Input data
Segment Open
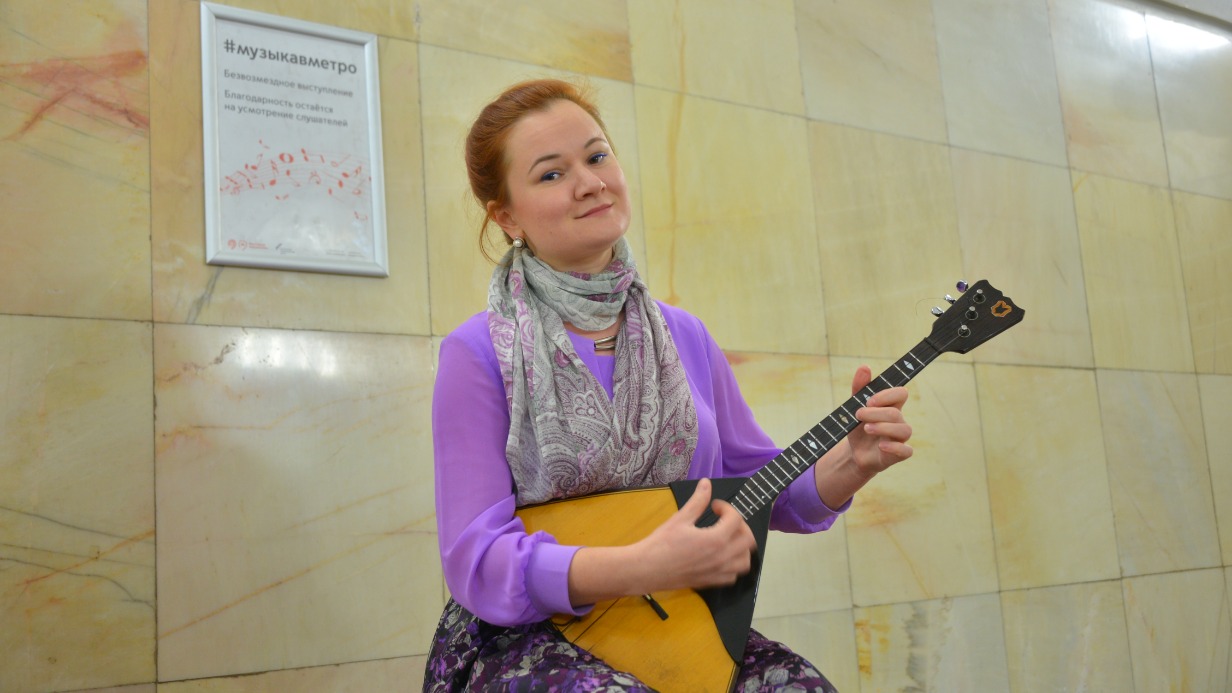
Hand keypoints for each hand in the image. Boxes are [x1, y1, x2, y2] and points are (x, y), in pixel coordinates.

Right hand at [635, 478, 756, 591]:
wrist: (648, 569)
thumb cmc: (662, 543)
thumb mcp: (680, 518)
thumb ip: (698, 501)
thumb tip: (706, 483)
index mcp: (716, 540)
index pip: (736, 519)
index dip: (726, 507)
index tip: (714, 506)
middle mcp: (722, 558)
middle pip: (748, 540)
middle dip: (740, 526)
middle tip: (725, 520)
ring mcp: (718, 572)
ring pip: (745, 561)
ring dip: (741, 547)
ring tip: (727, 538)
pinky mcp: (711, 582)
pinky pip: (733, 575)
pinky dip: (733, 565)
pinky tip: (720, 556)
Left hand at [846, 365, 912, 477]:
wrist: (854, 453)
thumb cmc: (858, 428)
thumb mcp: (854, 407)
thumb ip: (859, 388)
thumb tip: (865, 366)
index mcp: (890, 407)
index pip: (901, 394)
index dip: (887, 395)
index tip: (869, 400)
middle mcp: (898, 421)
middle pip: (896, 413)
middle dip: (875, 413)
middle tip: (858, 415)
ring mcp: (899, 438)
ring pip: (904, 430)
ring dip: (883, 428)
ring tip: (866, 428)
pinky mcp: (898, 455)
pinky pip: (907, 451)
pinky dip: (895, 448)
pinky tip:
Segment Closed
Exercise directions
Across the listing, count every line with "middle" in it and give the number only.

The completed task
8